[Dataset entries]

..............................

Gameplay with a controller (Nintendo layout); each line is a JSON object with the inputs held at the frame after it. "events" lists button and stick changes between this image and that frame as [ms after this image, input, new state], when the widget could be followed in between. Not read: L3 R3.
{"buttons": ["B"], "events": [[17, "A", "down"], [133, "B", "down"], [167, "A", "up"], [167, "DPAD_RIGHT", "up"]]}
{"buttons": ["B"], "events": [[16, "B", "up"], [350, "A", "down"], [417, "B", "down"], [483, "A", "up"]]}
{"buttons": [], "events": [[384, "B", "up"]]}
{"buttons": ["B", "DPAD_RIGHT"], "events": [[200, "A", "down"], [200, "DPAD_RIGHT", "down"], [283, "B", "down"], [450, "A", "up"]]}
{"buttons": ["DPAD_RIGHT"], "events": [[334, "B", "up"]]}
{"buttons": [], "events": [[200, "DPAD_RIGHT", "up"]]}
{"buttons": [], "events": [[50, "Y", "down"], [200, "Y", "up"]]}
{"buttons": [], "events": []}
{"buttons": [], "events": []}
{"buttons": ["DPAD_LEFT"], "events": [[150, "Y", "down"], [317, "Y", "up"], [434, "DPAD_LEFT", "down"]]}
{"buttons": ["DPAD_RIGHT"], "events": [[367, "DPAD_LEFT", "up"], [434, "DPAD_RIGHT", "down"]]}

..............................

WHAT THE TASK ASKS >> Return each line of the records above exactly as it reads.

OUTPUT FOR THIS TASK >>
Gameplay with a controller (Nintendo layout); each line is a JSON object with the inputs held at the frame after it. "events" lists button and stick changes between this image and that frame as [ms after this image, input, new state], when the widget could be followed in between. Not read: L3 R3.
{"buttons": ["B"], "events": [[17, "A", "down"], [133, "B", "down"], [167, "A", "up"], [167, "DPAD_RIGHT", "up"]]}
{"buttons": ["B"], "events": [[16, "B", "up"], [350, "A", "down"], [417, "B", "down"], [483, "A", "up"]]}
{"buttons": [], "events": [[384, "B", "up"]]}
{"buttons": ["B", "DPAD_RIGHT"], "events": [[200, "A", "down"], [200, "DPAD_RIGHT", "down"], [283, "B", "down"], [450, "A", "up"]]}
{"buttons": ["DPAD_RIGHT"], "events": [[334, "B", "up"]]}
{"buttons": [], "events": [[200, "DPAD_RIGHT", "up"]]}
{"buttons": [], "events": [[50, "Y", "down"], [200, "Y", "up"]]}
{"buttons": [], "events": []}
{"buttons": [], "events": []}
{"buttons": ["DPAD_LEFT"], "events": [[150, "Y", "down"], [317, "Y", "up"], [434, "DPAD_LEFT", "down"]]}
{"buttons": ["DPAD_RIGHT"], "events": [[367, "DPAD_LEFT", "up"], [434, "DPAD_RIGHT", "down"]]}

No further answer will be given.